Summary According to early reports, two male tourists were also lightly hurt in the shooting.
ATHENS (AFP) - Greek police on Wednesday said they had captured far-left extremist Nikos Maziotis -- one of the country s top fugitives -- after a shootout in central Athens.
"Nikos Maziotis has been arrested," a police source said, adding that a police officer had been injured in an exchange of fire near the tourist district of Monastiraki.
According to early reports, two male tourists -- a German and an Australian -- were also lightly hurt in the shooting, the police source said.
Maziotis himself, a leading member of defunct militant outfit Revolutionary Struggle, was more seriously injured and was taken to hospital for surgery, state news agency ANA said.
"I saw a man being taken away with his hands behind his back, he was bleeding profusely," a witness told reporters at the scene.
"I believe he was wearing a wig," she added.
Pictures of the scene posted online showed a man in a white shirt and grey trousers sprawled on the ground, his lower body and the sidewalk before him covered in blood. What appears to be a hairpiece lies beside his head.
Media reports said Maziotis was armed with a handgun and a grenade, which he threw at the police but failed to explode.
According to the reports, the fugitive was spotted in a camping store and attempted to flee in a taxi but was trapped in the area s narrow streets.
Maziotis, 42, and his companion Panagiota Roupa -- also a one-time member of Revolutionary Struggle -- had been conditionally released from prison in 2012 and subsequently disappeared.
They have a four-year-old son who was born in an Athens hospital a few months after his parents were imprisoned in 2010.
- History of violence -
Revolutionary Struggle, which first emerged in 2003, was once deemed by authorities to be the country s most dangerous far-left organisation and is is listed by the EU and US as terrorist groups.
The United States put a bounty on the group after it fired a rocket at the US embassy in Athens in 2007 without injuring anyone.
The outfit in April also exploded a booby-trapped car outside a Bank of Greece office in central Athens as Greece prepared to make a highly symbolic debt sale after a four-year absence. Nobody was hurt.
Other strikes include a bomb attack on the Athens Stock Exchange and several banks, and attempted assassination attempts against police and a former police minister.

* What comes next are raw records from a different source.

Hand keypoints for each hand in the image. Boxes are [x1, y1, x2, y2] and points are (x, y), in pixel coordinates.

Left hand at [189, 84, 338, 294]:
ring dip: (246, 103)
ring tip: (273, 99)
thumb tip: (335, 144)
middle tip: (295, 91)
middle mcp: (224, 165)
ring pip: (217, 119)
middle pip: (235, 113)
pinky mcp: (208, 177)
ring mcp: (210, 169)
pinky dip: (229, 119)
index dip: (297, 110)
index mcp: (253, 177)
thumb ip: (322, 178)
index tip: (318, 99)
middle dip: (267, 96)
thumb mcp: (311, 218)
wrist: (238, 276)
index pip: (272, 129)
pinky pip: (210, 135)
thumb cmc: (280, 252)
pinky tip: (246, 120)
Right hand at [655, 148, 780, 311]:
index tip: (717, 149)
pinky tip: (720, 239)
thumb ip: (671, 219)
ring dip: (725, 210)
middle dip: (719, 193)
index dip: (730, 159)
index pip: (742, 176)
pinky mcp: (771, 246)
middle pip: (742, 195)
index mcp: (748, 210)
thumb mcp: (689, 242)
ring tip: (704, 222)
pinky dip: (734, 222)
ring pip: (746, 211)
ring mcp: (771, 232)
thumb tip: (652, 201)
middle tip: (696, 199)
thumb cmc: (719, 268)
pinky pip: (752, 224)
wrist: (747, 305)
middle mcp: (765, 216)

Greece has seen a resurgence in extremist activity at a time when the country is struggling to emerge from a crippling six-year recession.
In November, two members of neo-Nazi party Golden Dawn were fatally shot outside an Athens district office, and another was seriously injured.
A month later, unknown attackers fired automatic rifle shots at the German ambassador s residence in Athens without causing any injuries.
In January this year, a prominent member of Greece s deadliest extremist group November 17, Christodoulos Xiros, disappeared while on prison leave. He remains at large.
Greece had offered a total four-million-euro ($5.4-million) reward for the arrest of several wanted extremists, including Maziotis, Roupa and Xiros.